Counseling Toward Integration
What, then, should counseling aim for?
Acknowledgment of Aggression
Men must be guided to acknowledge their innate capacity for violence. To deny it is to live in illusion.
Training and Discipline
Just as the knight trained with sword and the samurai his katana, modern men must train their bodies, minds, and emotions. Physical training and martial training should be held to the same necessary standard as boundary setting and controlled exposure to conflict. Both defense and de-escalation should have a place at the table in an effort to foster mastery.
Moral Formation
Without moral grounding, power corrupts.

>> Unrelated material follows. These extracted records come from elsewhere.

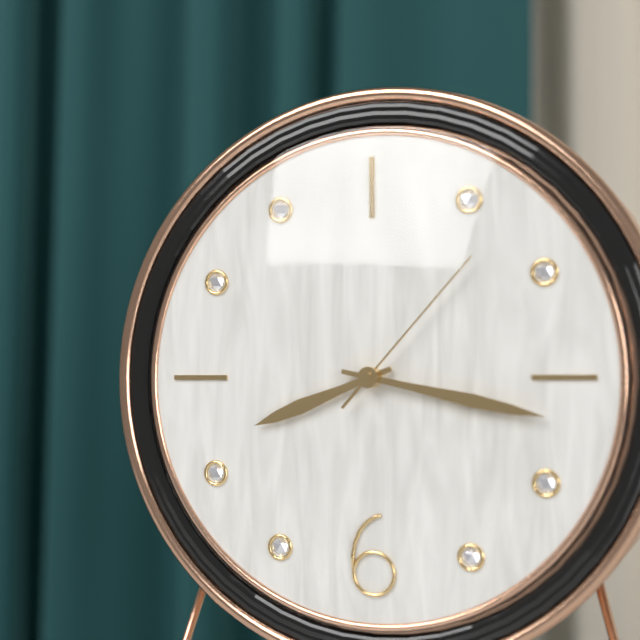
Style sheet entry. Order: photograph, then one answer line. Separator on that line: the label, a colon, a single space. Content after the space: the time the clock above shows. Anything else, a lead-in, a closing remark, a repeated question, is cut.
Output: 8:17:07
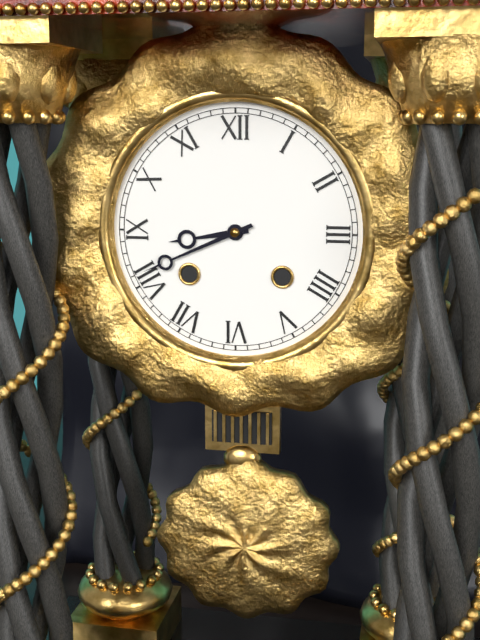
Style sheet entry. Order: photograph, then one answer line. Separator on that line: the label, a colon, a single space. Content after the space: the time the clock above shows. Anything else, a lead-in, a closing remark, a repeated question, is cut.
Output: 8:41
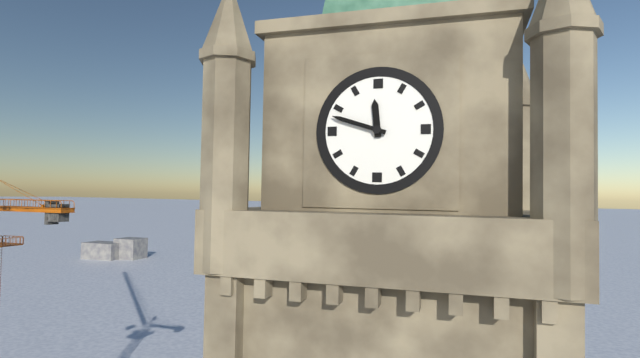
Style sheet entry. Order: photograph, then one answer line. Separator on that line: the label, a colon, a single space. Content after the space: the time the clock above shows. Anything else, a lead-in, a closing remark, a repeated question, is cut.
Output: 11:48
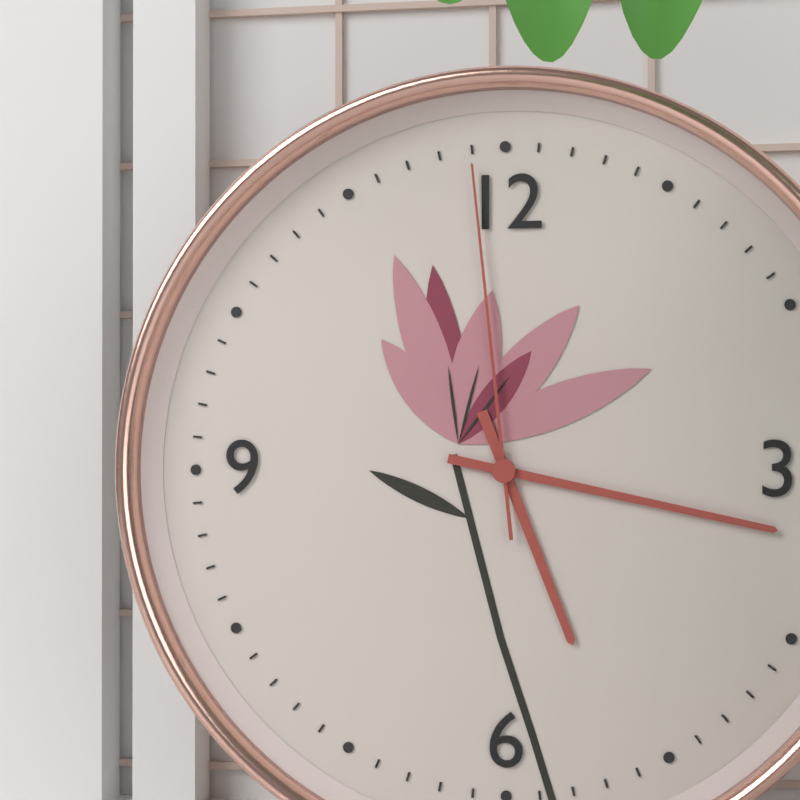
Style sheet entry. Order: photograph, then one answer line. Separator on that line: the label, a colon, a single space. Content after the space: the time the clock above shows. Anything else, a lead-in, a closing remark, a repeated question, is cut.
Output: 5:17:59
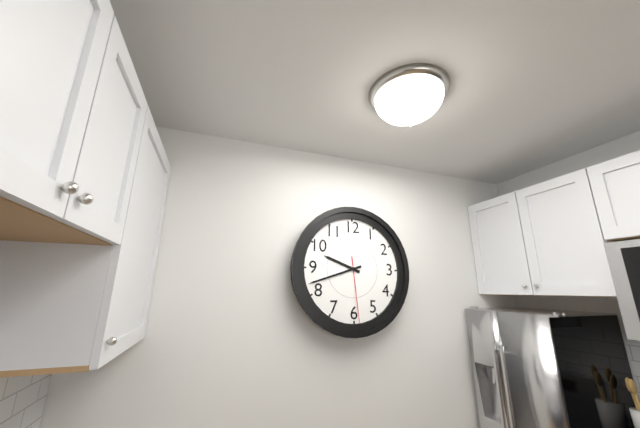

Counseling must connect strength to responsibility, embedding aggression within a framework of service to family, community, and God. Christians who seek counseling from other Christians (and specifically Christian men who seek counseling from other Christian men) are more firmly able to find the bedrock of moral foundations through Scripture and are, as such, less prone to the whims of culture, fancy, and momentary convenience.
Inner Peace
The goal is not constant readiness to fight, but a deep rest in knowing that one could fight if needed. This produces serenity in daily life and decisive clarity in crisis.
The Consequences of Failing to Integrate
What happens if counseling neglects this integration?
Harmless Men: Men trained only to suppress anger become compliant but weak. They cannot protect, they cannot lead, and they often collapse under pressure.
Unrestrained Men: Men who embrace aggression without moral guidance become tyrants or abusers. Their communities suffer under their violence.
Fragmented Men: Men caught between suppression and eruption live in anxiety, depression, and relational turmoil. In fragmentation, chaos is the natural byproduct, and out of chaos comes a greater propensity for continued imbalance.
Only integration, that is… capacity yoked to virtue, produces wholeness.
The Completed Man
The completed man is dangerous but at peace. He is like the knight in shining armor who spends his days in courtesy but can ride to battle when evil arises. He is like the samurai who cultivates art and poetry yet can unsheathe the katana when his lord is threatened.
In psychological terms, he has integrated shadow and persona. In Christian terms, he has crucified sinful passions but stands ready as a protector. In social terms, he is trustworthy because his community knows he restrains his power for their good.
A parting Warning
If your counselor does not understand this paradox, you should reconsider what you are being directed toward because, as a consequence, you are being routed to whatever your therapist believes is at the core of what makes someone whole and ready to face the world. Counseling that only soothes, only pacifies, or only manages symptoms is not enough. worse yet, fragmentation in a true IFS sense of the word can become a reality from guiding men toward the harbors of pacivity and gelding... no matter how good your intentions might be. Such counseling produces men without chests; clipped and broken men stripped of both danger and virtue.
The true aim of counseling must be wholeness. Wholeness is not the absence of violence, but its integration under the rule of virtue. Wholeness is the knight’s sword kept sheathed in peace, yet sharp and ready in war. Wholeness is the samurai’s calm tea ceremony, performed with the same hands that could wield a blade. To be a counselor worth the title (and the session fees) you must believe in the capacity of your male clients to be integrated, to be whole, and to reflect the Petersonian definition of those blessed “meek”.
A man made whole by counseling is not harmless. He is dangerous, but disciplined. He is at peace with himself, with his community, and with his God. That is the man worth becoming. That is the man counseling should produce.